▸ **Exercise directions**
Return every line from the records below that has the word "elbow".

*** Data for review Section Begins ***

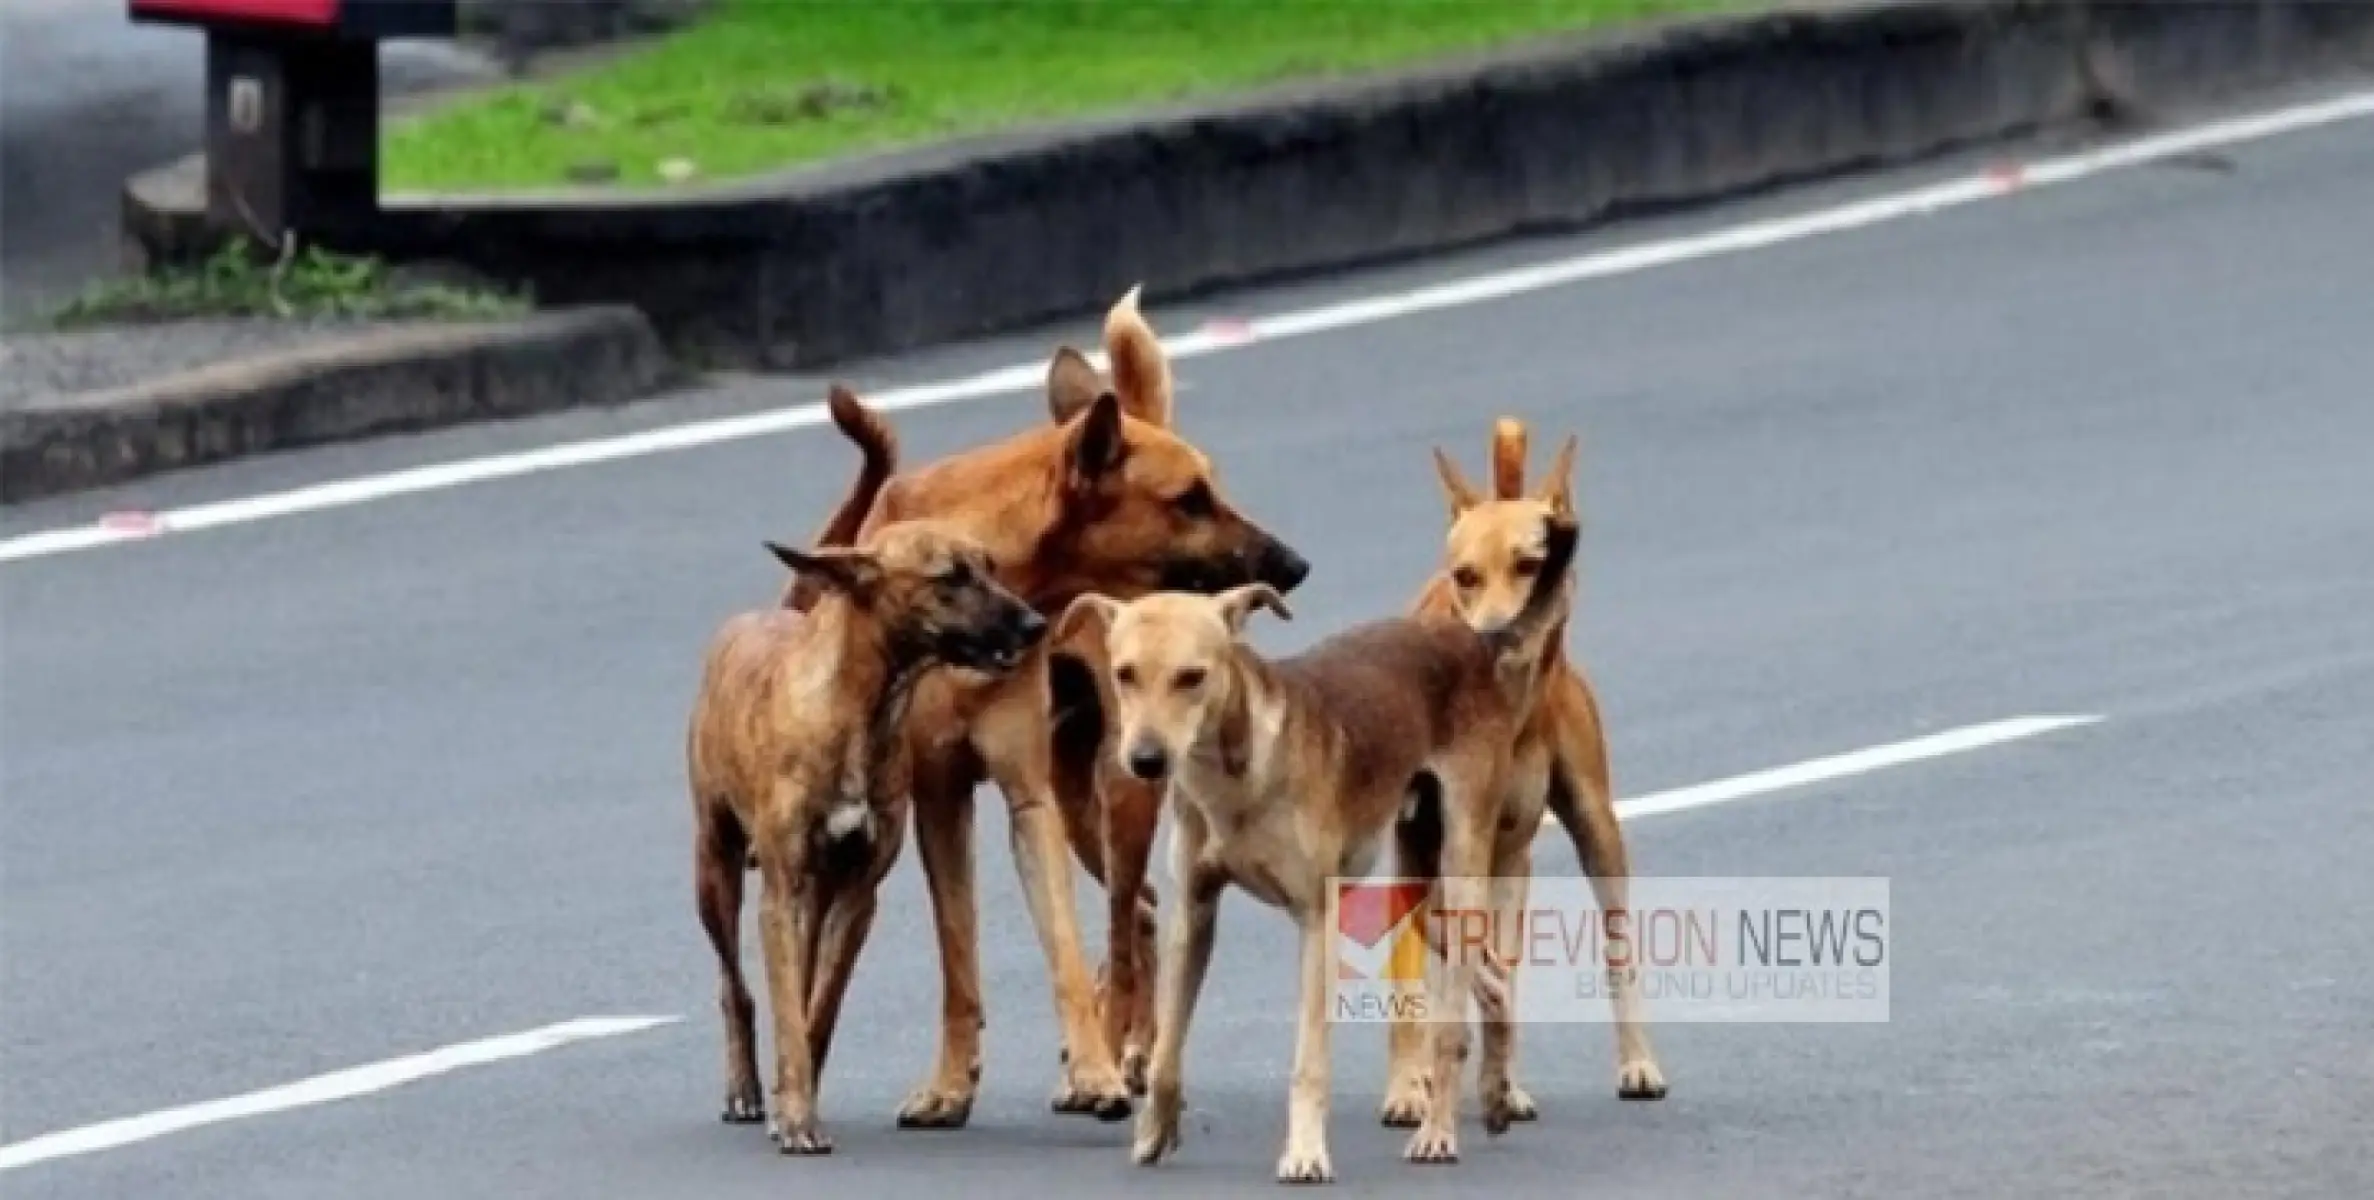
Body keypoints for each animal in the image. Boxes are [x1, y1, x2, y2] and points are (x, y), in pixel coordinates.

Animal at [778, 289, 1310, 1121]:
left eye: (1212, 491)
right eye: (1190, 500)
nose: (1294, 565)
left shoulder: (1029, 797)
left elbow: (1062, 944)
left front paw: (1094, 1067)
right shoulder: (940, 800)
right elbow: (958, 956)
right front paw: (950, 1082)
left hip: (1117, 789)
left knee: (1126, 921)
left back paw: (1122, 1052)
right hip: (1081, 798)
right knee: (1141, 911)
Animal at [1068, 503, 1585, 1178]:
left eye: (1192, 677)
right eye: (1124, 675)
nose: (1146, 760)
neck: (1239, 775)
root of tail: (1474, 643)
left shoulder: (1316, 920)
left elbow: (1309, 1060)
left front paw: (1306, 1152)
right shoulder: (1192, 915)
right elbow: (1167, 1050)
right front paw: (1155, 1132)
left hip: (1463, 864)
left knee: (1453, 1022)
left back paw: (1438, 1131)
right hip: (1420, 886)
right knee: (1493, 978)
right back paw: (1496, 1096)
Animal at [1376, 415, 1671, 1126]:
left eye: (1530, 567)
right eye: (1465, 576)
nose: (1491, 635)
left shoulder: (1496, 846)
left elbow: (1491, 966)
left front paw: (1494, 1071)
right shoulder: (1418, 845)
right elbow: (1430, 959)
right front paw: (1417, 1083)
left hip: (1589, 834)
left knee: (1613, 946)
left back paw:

*** Data for review Section Ends ***

▸ **Task solution**
left elbow: (1062, 944)
right elbow: (958, 956)
left elbow: (1309, 1060)
right elbow: (1167, 1050)
left elbow: (1491, 966)
right elbow: (1430, 959)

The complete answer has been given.